CHICAGO, DEC 8: After Apple Computer, two more US tech giants have now come out with profit warnings, sending shivers down the spine of investors.
The world’s No 2 mobile phonemaker, Motorola Inc, slashed its fourth-quarter profit projections by more than 40 per cent on Thursday, citing a slowing semiconductor market and delays in cost-cutting in wireless phone production. Leading semiconductor maker Intel Corp also said its fourth-quarter revenue would be lower than expected because of the slowing demand for personal computers, becoming the latest technology heavyweight to warn of lower sales in a softening economy.
With the warning, Intel and Motorola join a host of other marquee technology names such as Gateway Inc, Apple Computer Inc and Dell Computer Corp that have warned of weaker than expected results. "It’s going to be harsh days on Wall Street, although you had to expect something like this. You can’t have Dell, Apple and Motorola and others having trouble and it not affecting Intel in some way," Gary Helmeg, computer analyst for Wit SoundView said.
The warning from Motorola — hit by order slowdowns among auto, network, computer semiconductor customers and its own wireless business — was just the latest in the technology sector and the second time the company cut fourth-quarter estimates. "As a result of recent large cancellations by customers worldwide, the company now expects revenue for the fourth quarter to be flat, plus or minus a couple of percentage points, with third quarter revenue of $8.7 billion," Intel, the Santa Clara, Calif., company, said in a statement issued after the close of market.
That is lower than the previous expectation that fourth-quarter revenue would be up 4 to 8 per cent from third quarter revenue, it said.
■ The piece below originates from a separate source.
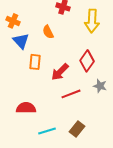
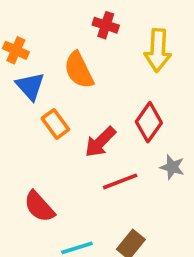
orange semicircle: (48, 32) -> (79, 70), size x1.5
orange rectangle: (35, 62) -> (55, 124), turned -42
red semicircle: (26, 108) -> (39, 207), turned -132

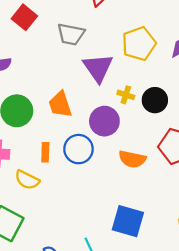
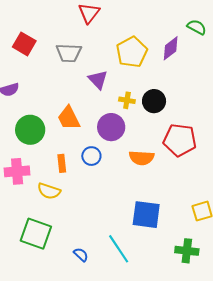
purple triangle: (98, 68) -> (98, 80), size x0.7
blue circle: (78, 149) -> (91, 156), size x0.7

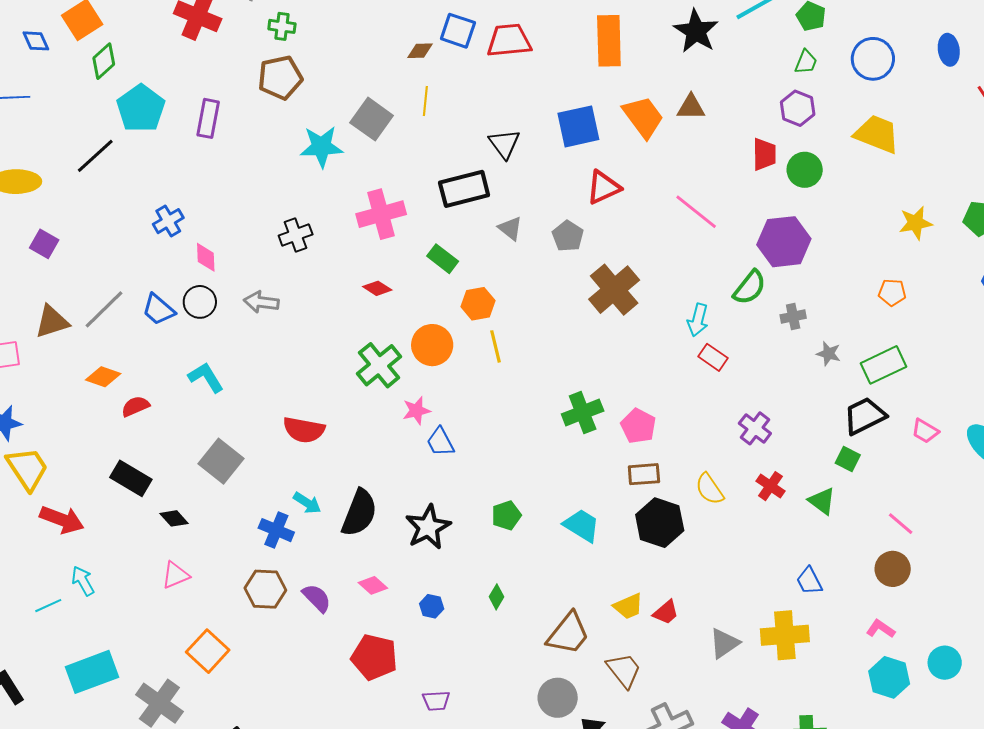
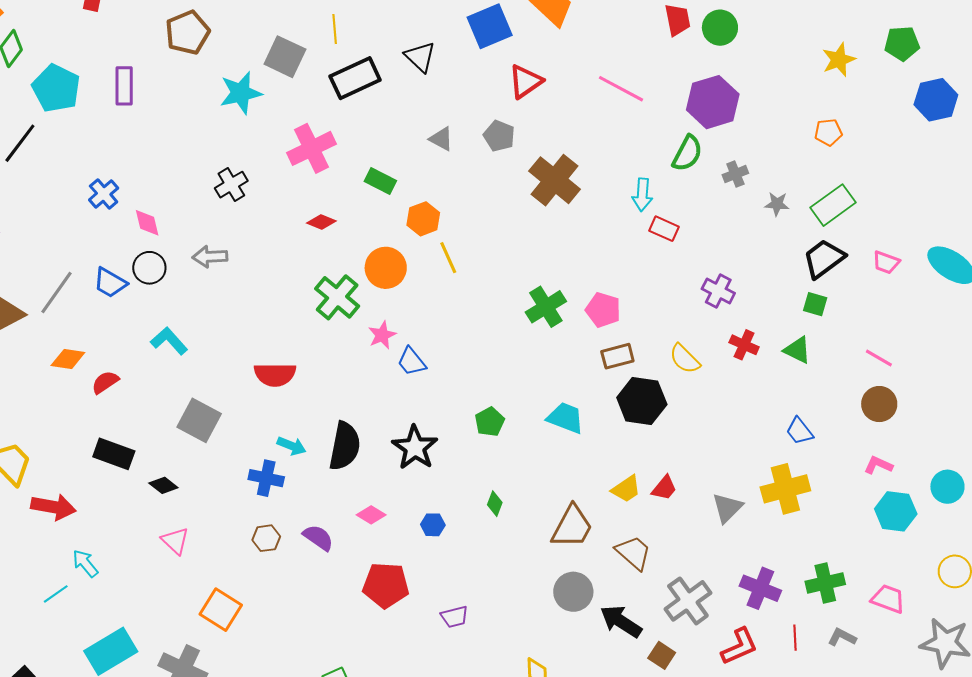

Intel did not provide an earnings per share forecast in its statement. Analysts had been expecting it to earn 42 cents per share, up from 35 cents per share a year earlier, according to research firm First Call/Thomson Financial.
Motorola said it expected fourth-quarter sales of $ 10 billion and earnings per share of 15 cents, excluding special items, compared with its prior guidance of $10.5 billion in sales and 27 cents a share in earnings. Motorola had already reduced fourth-quarter earnings expectations to 27 cents from the analysts’ previous consensus of 37 cents a share in October. The company had reported 26 cents a share for the quarter last year.
The warning by Motorola contrasts with the upbeat forecast from the No. 1 mobile phone maker, Finland’s Nokia Corp, earlier this week. Nokia has moved aggressively to carve out more market share against its rivals, which include Sweden’s Ericsson.
Intel said its fourth-quarter gross margins remain unchanged at 63 percent, plus or minus a point. Expenses in the fourth quarter are now expected to be about flat with third-quarter expenses of $2.3 billion. This is lower than the previous expectation that fourth-quarter expenses would be up 6 to 8 per cent from third-quarter expenses, due primarily to a slowdown in discretionary spending and lower revenue dependent and profit dependent expenses.
As a result of the increasingly competitive environment, Schaumburg, Ill.-based Motorola has been initiating cost-cutting measures in its mobile phone unit in an effort to maintain profit levels. However, analysts said they were surprised by the news, particularly regarding Motorola’s handset unit. "Surely the handset part of it was a complete surprise," Ed Snyder, analyst with Chase H&Q said. "They hinted at the semiconductor stuff last quarter when they said things were going to be flat."
Apple Computer Inc warned on Tuesday that it would post its first quarterly operating loss in three years as sales fell far short of expectations, becoming the second major personal computer maker to warn that holiday sales were slow.
Chief Executive Steve Jobs, announcing the first loss since he returned in 1997 to the company he founded, said a worldwide economic slowdown, bad times for personal computer makers and problems of its own making had blindsided Apple. "I’m not proud of this," Jobs told a conference call in which he lowered forecasts for the second quarter in a row. "We were simply not prepared to be hit with three problems simultaneously."